Roasted Vegetable Mediterranean Pasta Salad recipe
This Roasted Vegetable Mediterranean Pasta Salad is a vibrant, healthy, and flavorful dish packed with roasted vegetables, whole grain pasta, and Mediterranean ingredients like olives, feta, and a zesty lemon-oregano dressing. It’s perfect for a light lunch, a side dish, or even a hearty dinner. The combination of roasted veggies and fresh ingredients makes it both nutritious and satisfying.
Prep Time: 15 minutes
Cook Time: 25 minutes
Total Time: 40 minutes
Servings: 6
Ingredients:
For the Roasted Vegetables:
1 medium zucchini, sliced
1 red bell pepper, chopped
1 yellow bell pepper, chopped
1 red onion, sliced
1 cup cherry tomatoes, halved
1 tbsp olive oil
Salt and pepper to taste
1 tsp dried oregano
1 tsp garlic powder
For the Salad:
2 cups cooked whole-grain pasta (penne or rotini works well)

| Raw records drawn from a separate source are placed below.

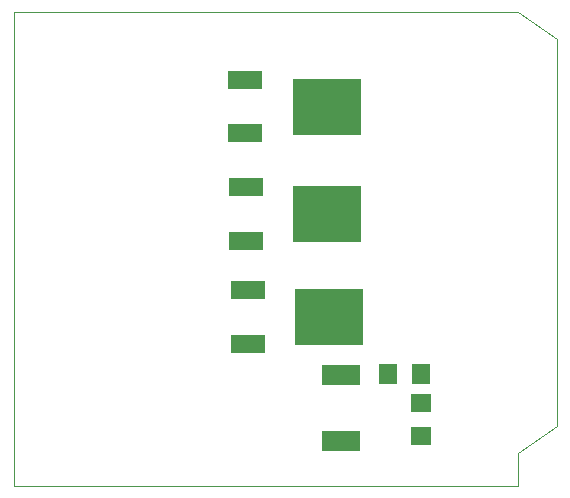
<source format=gbp>
G75*
%MOIN*%
%OFA0B0*%
%FSLAX25Y25*%
%IPPOS*%
%LPD*%
%AMOC8*
5,1,8,0,0,1.08239X$1,22.5*
%
%ADD10C,0.00000*%
%ADD11R,0.11811X0.06299*%
%ADD12R,0.22500X0.19000*%
%ADD13R,0.06299X0.07098*%
%ADD14R,0.07087X0.06299*%
%ADD15R,0.12598X0.07087*%
D10*
X0005867Y0006387D02*
X0005867Y0164387D01*
X0173867Y0164387D01*
X0186867Y0155387D01*
X0186867Y0026387D01*
X0173867Y0017387D01*
X0173867Y0006387D01*
X0005867Y0006387D01*
D11*
X0083985Y0053694D03*
X0083985Y0071647D03*
X0083260Y0088159D03*
X0083260Y0106112D03*
X0083064Y0123954D03*
X0083064Y0141907D03*
D12*
X0110221Y0132931D03*
X0110418Y0097135D03*
X0111142Y0062671D03*
D13*
X0130599Y0043907D03*
X0141796Y0043907D03*
D14*
X0141796Y0034088D03*
X0141796Y0023064D03*
D15*
X0115056Y0021497D03*
X0115056Y0043545D03*
M02*

</source>
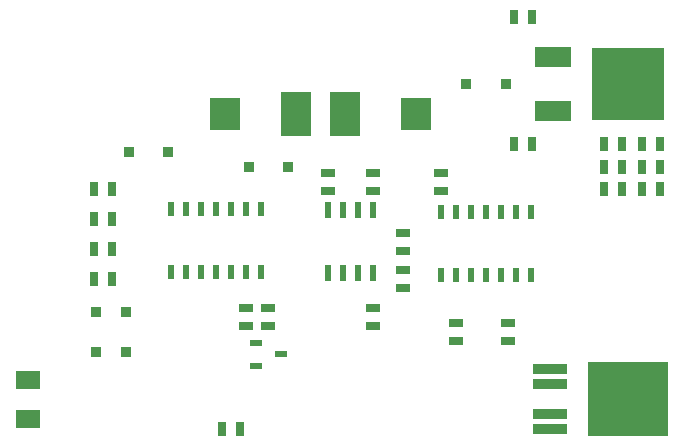
<source format=gtp>
G04 (created by PCBNEW (2013-may-18)-stable) date Tue 21 Oct 2014 07:01:45 PM CEST*
%MOIN*%
G04 Gerber Fmt 3.4, Leading zero omitted, Abs format*
%FSLAX34Y34*%
G01*
G70*
G90*
G04 APERTURE LIST*
%ADD10C,0.00590551*%
%ADD11R,0.0394X0.0236*%
%ADD12R,0.0335X0.0335*%
%ADD13R,0.0236X0.0551*%
%ADD14R,0.08X0.06*%
%ADD15R,0.025X0.045*%
%ADD16R,0.045X0.025*%
%ADD17R,0.12X0.065*%
%ADD18R,0.24X0.24*%
%ADD19R,0.1004X0.1063*%
%ADD20R,0.1004X0.1496*%
%ADD21R,0.02X0.045*%
%ADD22R,0.2677X0.2461*%
%ADD23R,0.1181X0.0319*%
G04 APERTURE END LIST*
G54D10*
G54D11*
X62084Y-30125D03*
X62916Y-30500D03*
X62084Y-30875D03*
G54D12*
X70409Y-21500D03*
X69091Y-21500D03*
G54D13*
X66000Y-27800D03*
X66000Y-25700D03*
X65500Y-27800D03*
X65000Y-27800D03*
X64500Y-27800D03*
X65500Y-25700D03*
X65000Y-25700D03*
X64500Y-25700D03*
G54D14*
X54500Y-31350D03*
X54500Y-32650D03*
G54D15*
X74950Y-25000D03*
X75550Y-25000D03*
G54D16*
X68750Y-29450D03*
X68750Y-30050D03*
X66000Y-28950D03*
X66000Y-29550D03*
X70500Y-29450D03*
X70500Y-30050D03*
G54D15*
X73700Y-25000D03*
X74300Y-25000D03*
G54D16*
X66000Y-24450D03*
X66000Y-25050D03*
X62500Y-28950D03*
X62500Y-29550D03*
X67000Y-26450D03*
X67000Y-27050D03*
X67000Y-27700D03*
X67000Y-28300D03*
X68250Y-25050D03*
X68250Y-24450D03*
G54D15*
X60950Y-33000D03*
X61550Y-33000D03*
G54D16*
X61750Y-28950D03*
X61750Y-29550D03*
G54D15*
X71300Y-19250D03*
X70700Y-19250D03*
G54D16*
X64500Y-24450D03*
X64500Y-25050D03*
G54D15*
X74950Y-24250D03*
X75550Y-24250D03*
X73700Y-24250D03*
X74300Y-24250D03*
X74950Y-23500D03*
X75550Y-23500D03*
X73700Y-23500D03*
X74300Y-23500D03*
X71300Y-23500D03*
X70700Y-23500D03*
G54D17*
X72000Y-20600D03*
G54D18*
X74500Y-21500D03*
G54D17*
X72000Y-22400D03*
G54D19*
X67431Y-22500D03*
G54D20*
X65069Y-22500D03*
G54D19*
X61069Y-22500D03*
G54D20*
X63431Y-22500D03*
G54D21*
X62250Y-25650D03*
X61750Y-25650D03*
X61250Y-25650D03*
X60750Y-25650D03*
X60250Y-25650D03*
X59750Y-25650D03*
X59250Y-25650D03*
X59250Y-27750D03*
X59750Y-27750D03*
X60250Y-27750D03*
X60750Y-27750D03*
X61250Y-27750D03*
X61750Y-27750D03*
X62250Y-27750D03*
G54D12*
X61841Y-24250D03*
X63159Y-24250D03*
X59159Y-23750D03*
X57841Y-23750D03*
X56750Y-29091D03*
X56750Y-30409D03*
X57750Y-29091D03*
X57750Y-30409D03*
G54D15*
X57300Y-25000D03*
X56700Y-25000D03*
X57300Y-26000D03*
X56700Y-26000D03*
X57300Y-27000D03*
X56700Y-27000D03*
X57300Y-28000D03*
X56700Y-28000D03*
G54D21*
X68250Y-27850D03*
X68750Y-27850D03*
X69250Y-27850D03*
X69750Y-27850D03*
X70250Y-27850D03*
X70750Y-27850D03*
X71250Y-27850D03*
X71250Y-25750D03*
X70750Y-25750D03*
X70250Y-25750D03*
X69750Y-25750D03*
X69250Y-25750D03*
X68750Y-25750D03*
X68250Y-25750D03*
G54D22*
X74500Y-32000D03*
G54D23*
X71902Y-31000D03*
X71902Y-31500D03*
X71902Y-32500D03*
X71902Y-33000D03*
M02*

</source>
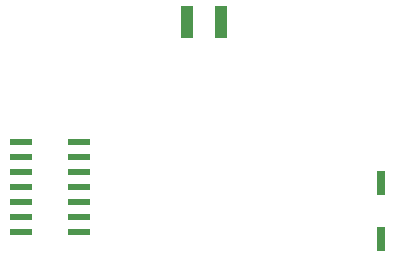
<source format=gbr>
G04 EAGLE Gerber RS-274X export*
G75*
%MOMM*%
%FSLAX34Y34*%
%LPD*%
%INSolderpaste Top*%
%IPPOS*%
%AMOC8*
5,1,8,0,0,1.08239X$1,22.5*%
G01*
G04 Define Apertures*
%ADD10R,1.069700X2.770200*%
%ADD11R,0.677000X1.990200*%
%ADD12R,1.969400X0.604500*%
D10*
X255703Y370000D03*
X284297Y370000D03*
D11*
X420000Y186293D03*
X420000Y233707D03*
D12*
X115264Y268100D03*
X115264Y255400D03*
X115264Y242700D03*
X115264Y230000D03*
X115264Y217300D03*
X115264Y204600D03*
X115264Y191900D03*
X164736Y191900D03*
X164736Y204600D03*
X164736Y217300D03*
X164736Y230000D03*
X164736Y242700D03*
X164736Y255400D03*
X164736Y268100D03*
M02*

</source>
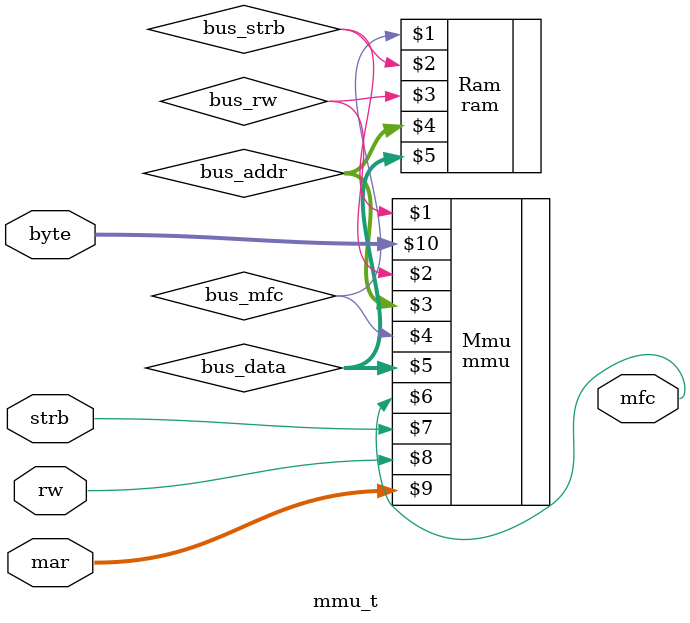
<source format=v>

module mmu_t (mfc, strb, rw, mar, byte);
    parameter ADDR_SIZE = 32,
              WORD_SIZE = 32;

    wire bus_mfc;
    wire bus_strb, bus_rw;
    wire [ADDR_SIZE-1:0] bus_addr;
    wire [WORD_SIZE-1:0] bus_data;

    output mfc;
    input  strb, rw;
    input  [ADDR_SIZE-1:0] mar;
    inout  [7:0] byte;

    ram Ram(bus_mfc, bus_strb, bus_rw, bus_addr, bus_data);
    mmu Mmu(bus_strb, bus_rw, bus_addr, bus_mfc, bus_data,
            mfc, strb, rw, mar, byte);
endmodule

</source>
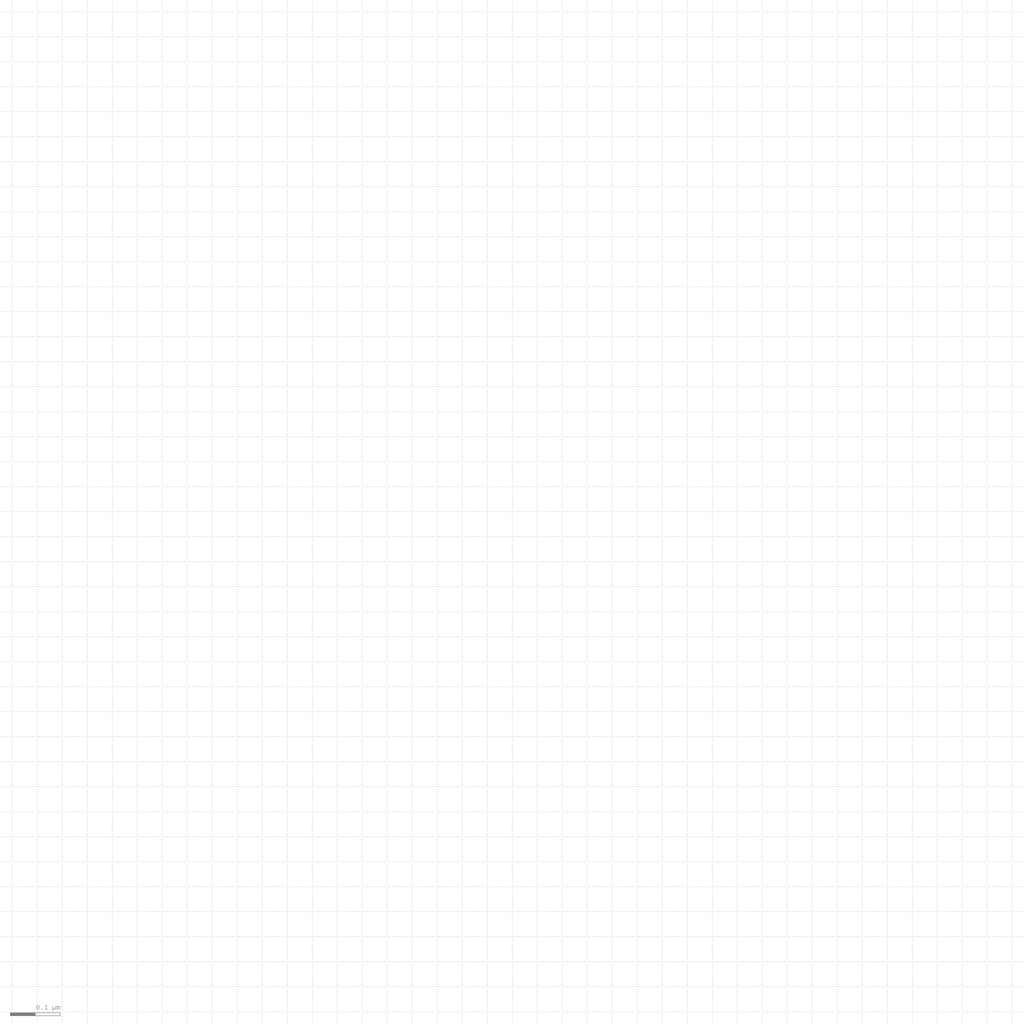
<source format=lef>
MACRO RA1SHD_4096x8
  PIN A[0]
    AntennaGateArea  0.0792 ;
  END A[0]
  PIN A[10]
    AntennaGateArea  0.0792 ;
  END A[10]
  PIN A[11]
    AntennaGateArea  0.0792 ;
  END A[11]
  PIN A[1]
    AntennaGateArea  0.0792 ;
  END A[1]
  PIN A[2]
    AntennaGateArea  0.0792 ;
  END A[2]
  PIN A[3]
    AntennaGateArea  0.0792 ;
  END A[3]
  PIN A[4]
    AntennaGateArea  0.0792 ;
  END A[4]
  PIN A[5]
    AntennaGateArea  0.0792 ;
  END A[5]
  PIN A[6]
    AntennaGateArea  0.0792 ;
  END A[6]
  PIN A[7]
    AntennaGateArea  0.0792 ;
  END A[7]
  PIN A[8]
    AntennaGateArea  0.0792 ;
  END A[8]
  PIN A[9]
    AntennaGateArea  0.0792 ;
  END A[9]
  PIN CEN
    AntennaGateArea  0.0792 ;
  END CEN
  PIN CLK
    AntennaGateArea  0.0792 ;
  END CLK
  PIN D[0]
    AntennaGateArea  0.0792 ;
  END D[0]
  PIN D[1]
    AntennaGateArea  0.0792 ;
  END D[1]
  PIN D[2]
    AntennaGateArea  0.0792 ;
  END D[2]
  PIN D[3]
    AntennaGateArea  0.0792 ;
  END D[3]
  PIN D[4]
    AntennaGateArea  0.0792 ;
  END D[4]
  PIN D[5]
    AntennaGateArea  0.0792 ;
  END D[5]
  PIN D[6]
    AntennaGateArea  0.0792 ;
  END D[6]
  PIN D[7]
    AntennaGateArea  0.0792 ;
  END D[7]
  PIN OEN
    AntennaGateArea  0.0792 ;
  END OEN
  PIN WEN
    AntennaGateArea  0.0792 ;
  END WEN
END RA1SHD_4096x8

</source>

1/4 cup crumbled feta cheese
2 tbsp fresh parsley, chopped
For the Dressing:
3 tbsp olive oil
2 tbsp lemon juice (fresh)
1 tbsp red wine vinegar
1 tsp dried oregano
1/2 tsp garlic powder
Salt and pepper to taste
Instructions:
Roast the Vegetables:
Preheat the oven to 400°F (200°C).
Place the zucchini, bell peppers, red onion, and cherry tomatoes on a baking sheet.
Drizzle with olive oil and sprinkle with salt, pepper, oregano, and garlic powder. Toss to coat evenly.
Roast for 20-25 minutes, stirring halfway, until vegetables are tender and lightly browned.
Prepare the Salad:
While the vegetables are roasting, cook the pasta according to package instructions. Drain and let it cool slightly.
In a large mixing bowl, combine the cooked pasta, feta, and roasted vegetables.
Make the Dressing:
In a small bowl, whisk together olive oil, lemon juice, red wine vinegar, oregano, garlic powder, salt, and pepper until well combined.
Assemble the Salad:
Pour the dressing over the pasta and vegetable mixture. Toss gently to coat.
Garnish with fresh parsley.
Serve:
Chill in the refrigerator for at least 30 minutes before serving, or serve immediately for a warm salad.
Notes:
You can substitute any vegetables according to your preference or availability. Eggplant, asparagus, or mushrooms work great in this dish.
Add some protein like grilled chicken, chickpeas, or tuna for a more filling meal.
This salad can be served warm, at room temperature, or cold, making it versatile for any occasion.
Tips:
To save time, roast the vegetables in advance and store them in the fridge. This salad is perfect for meal prep!
For a gluten-free option, swap the pasta for gluten-free pasta or spiralized zucchini noodles.
If you prefer a tangier dressing, add a little more lemon juice or vinegar.
Benefits:
High in Fiber: The whole grain pasta and vegetables provide a good amount of fiber, supporting digestive health.
Rich in Antioxidants: Vegetables like bell peppers, tomatoes, and zucchini are rich in antioxidants, which help fight inflammation and protect against chronic diseases.
Healthy Fats: The olive oil and olives provide heart-healthy monounsaturated fats that are great for overall health.
Calcium and Protein: Feta cheese contributes both calcium for bone health and protein for muscle repair and maintenance.
Nutritional Info (per serving):
Calories: 320-350 kcal
Protein: 8g
Carbs: 45g
Fat: 15g
Saturated Fat: 4g
Fiber: 6g
Sugar: 5g
Sodium: 350mg
Calcium: 90mg
Iron: 2mg
This Roasted Vegetable Mediterranean Pasta Salad is not only delicious but also a wholesome, nutrient-dense meal that fits into an anti-inflammatory or balanced diet. Enjoy!